R (on the application of Haggerty) v St Helens BC [2003] HLR 1052 (QBD)
The local authority, in pursuance of its community care duties, entered into a contract with a private company for the provision of places in a nursing home. A number of elderly person, some suffering from senile dementia and other similar ailments, were placed in the home. One year, the company put up its prices to a level beyond which the local authority was prepared to pay. The Council then gave notice to terminate the agreement which would have the effect of requiring that the residents in the home funded by the local authority would have to leave. The company proposed an alternative agreement which the Council refused. A number of the residents sought judicial review of the decision of the local authority not to enter into that agreement claiming that that refusal was a breach of Articles 2, 3, 8 of the ECHR as well as being unlawful through failure to consult adequately and irrationality. Held. Application refused. It was unnecessary to decide whether the decision was amenable to judicial review. On the facts, there was no breach of the Convention. The consultation was adequate in the circumstances. The decision was not, on the facts, irrational.

Sharp v Brent LBC  [2003] HousLR 993 (CA)
The appellant applied for housing as a homeless person. Certain decisions were made by the local authority. The tenant then appealed to the County Court where she was successful. The local authority appealed to the Court of Appeal. Held. Article 8 of the ECHR was relevant to consideration of the appellant's circumstances as the local authority, having required the appellant to leave her home was interfering with her Article 8 rights. In considering whether that interference was justified the court had to consider: whether the home in issue was lawfully established; that Article 8 does not provide a right to a home; that in carrying out the balance of interests in the context of local authorities' housing responsibilities, the balance has been struck by the legislation itself; and only in individual cases does the court have to consider the individual facts itself. The present case was not exceptional.

R (on the application of Gangera) v Hounslow LBC [2003] HLR 1028
The claimant, subject to immigration control, lived with his parents in their council flat in London.
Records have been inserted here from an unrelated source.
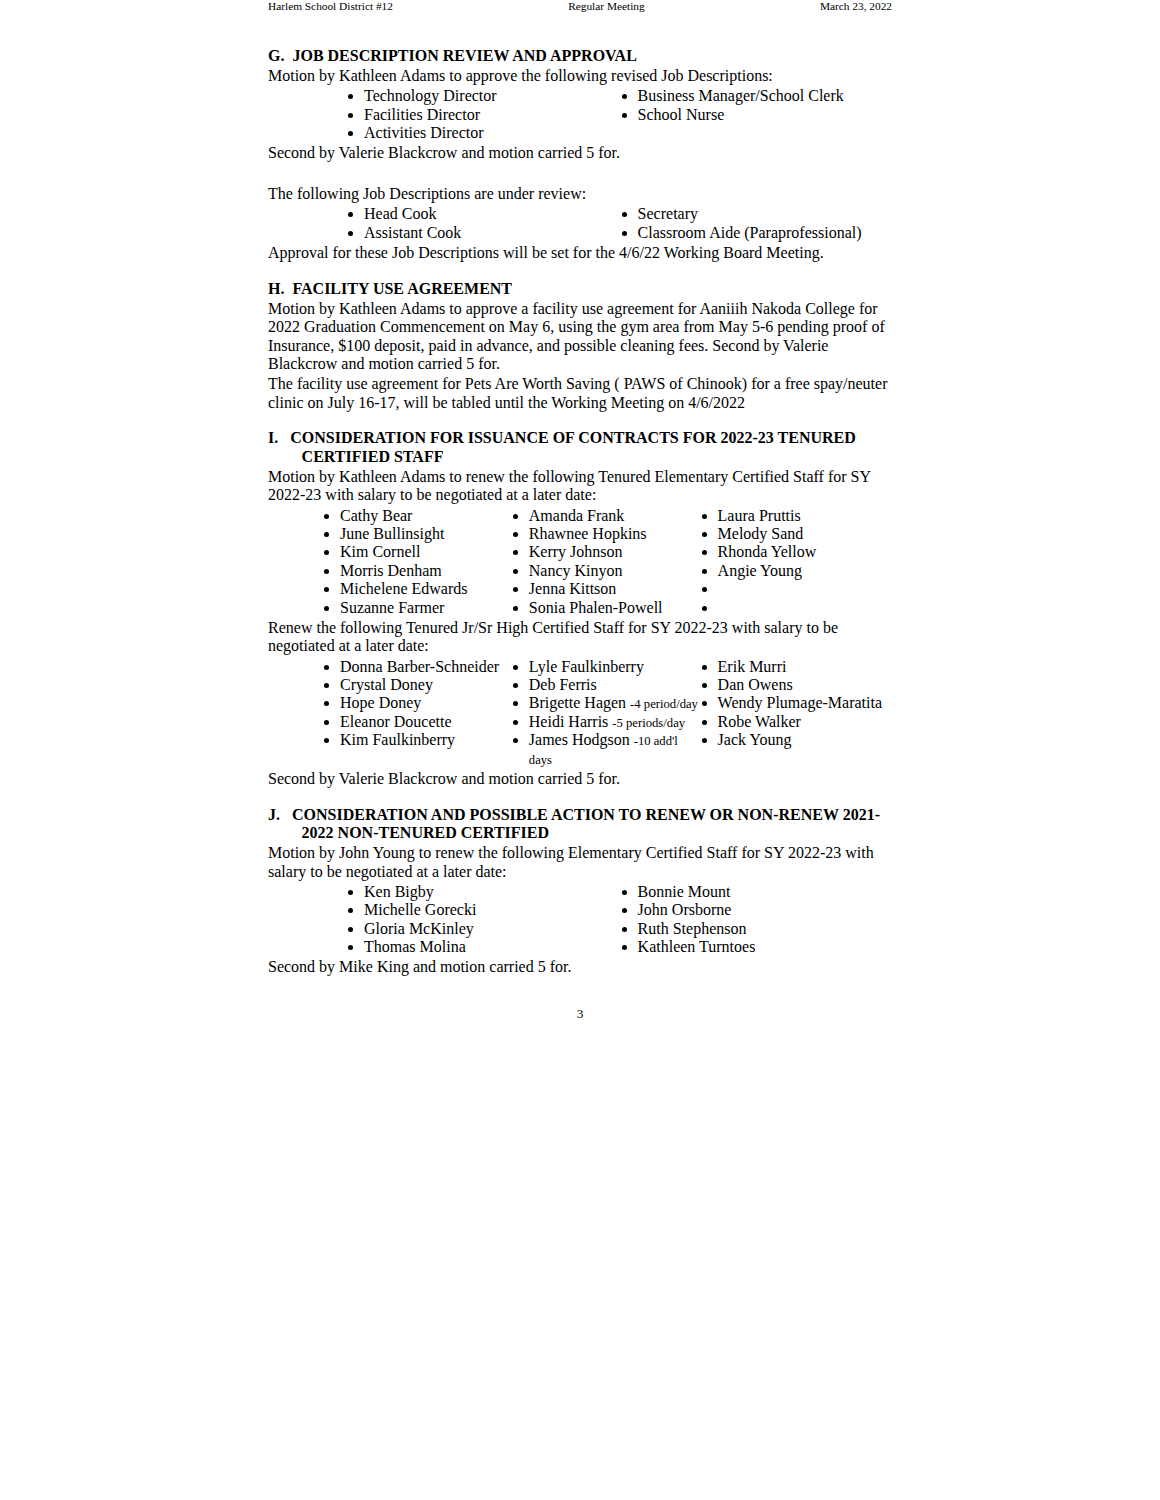Harlem School District #12 Regular Meeting March 23, 2022
G. Job Description Review and Approval
Motion by Kathleen Adams to approve the following revised Job Descriptions:
Technology Director
Business Manager/School Clerk
Facilities Director
School Nurse
Activities Director
Second by Valerie Blackcrow and motion carried 5 for.
The following Job Descriptions are under review:
Head Cook
Secretary
Assistant Cook
Classroom Aide (Paraprofessional)
Approval for these Job Descriptions will be set for the 4/6/22 Working Board Meeting.
H. Facility Use Agreement
Motion by Kathleen Adams to approve a facility use agreement for Aaniiih Nakoda College for 2022 Graduation Commencement on May 6, using the gym area from May 5-6 pending proof of Insurance, $100 deposit, paid in advance, and possible cleaning fees. Second by Valerie Blackcrow and motion carried 5 for.
The facility use agreement for Pets Are Worth Saving ( PAWS of Chinook) for a free spay/neuter clinic on July 16-17, will be tabled until the Working Meeting on 4/6/2022
I. Consideration for Issuance of Contracts for 2022-23 Tenured Certified Staff
Motion by Kathleen Adams to renew the following Tenured Elementary Certified Staff for SY 2022-23 with salary to be negotiated at a later date:
Cathy Bear
Amanda Frank
Laura Pruttis
June Bullinsight
Rhawnee Hopkins
Melody Sand
Kim Cornell
Kerry Johnson
Rhonda Yellow
Morris Denham
Nancy Kinyon
Angie Young
Michelene Edwards
Jenna Kittson
Suzanne Farmer
Sonia Phalen-Powell
Renew the following Tenured Jr/Sr High Certified Staff for SY 2022-23 with salary to be negotiated at a later date:
Donna Barber-Schneider
Lyle Faulkinberry
Erik Murri
Crystal Doney
Deb Ferris
Dan Owens
Hope Doney
Brigette Hagen -4 period/day
Wendy Plumage-Maratita
Eleanor Doucette
Heidi Harris -5 periods/day
Robe Walker
Kim Faulkinberry
James Hodgson -10 add'l days
Jack Young
Second by Valerie Blackcrow and motion carried 5 for.
J. Consideration and Possible Action to Renew or Non-Renew 2021-2022 Non-Tenured Certified
Motion by John Young to renew the following Elementary Certified Staff for SY 2022-23 with salary to be negotiated at a later date:
Ken Bigby
Bonnie Mount
Michelle Gorecki
John Orsborne
Gloria McKinley
Ruth Stephenson
Thomas Molina
Kathleen Turntoes
Second by Mike King and motion carried 5 for.
3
The father died and the mother succeeded to the tenancy. She then died. The council refused the claimant's application to succeed to the tenancy on the grounds that the legislation provided for one round of succession only to a tenancy. Soon after, an order was made for his deportation due to his having overstayed in the UK. The local authority meantime commenced proceedings for recovery of possession of the house. The claimant then applied to the social services department for an assessment under the community care legislation claiming to be suffering from a number of ailments. The authority determined that the claimant was not entitled to accommodation under the community care legislation as he was not yet homeless. Judicial review proceedings were then commenced and joined with the possession proceedings. The claimant argued that  the legislation relating to succession to the tenancy was unlawful in terms of Article 14 of the ECHR. Further, he claimed that the community care decision was irrational. Held. Claim refused. The claimant was not in an analogous position with either of the two comparators advanced; and even if the circumstances were analogous, the difference in treatment was justifiable, the courts deferring to decisions taken by Parliament regarding allocation of resources of this type. Furthermore the local authority was entitled to decide that the claimant was not yet homeless and therefore not in need of accommodation.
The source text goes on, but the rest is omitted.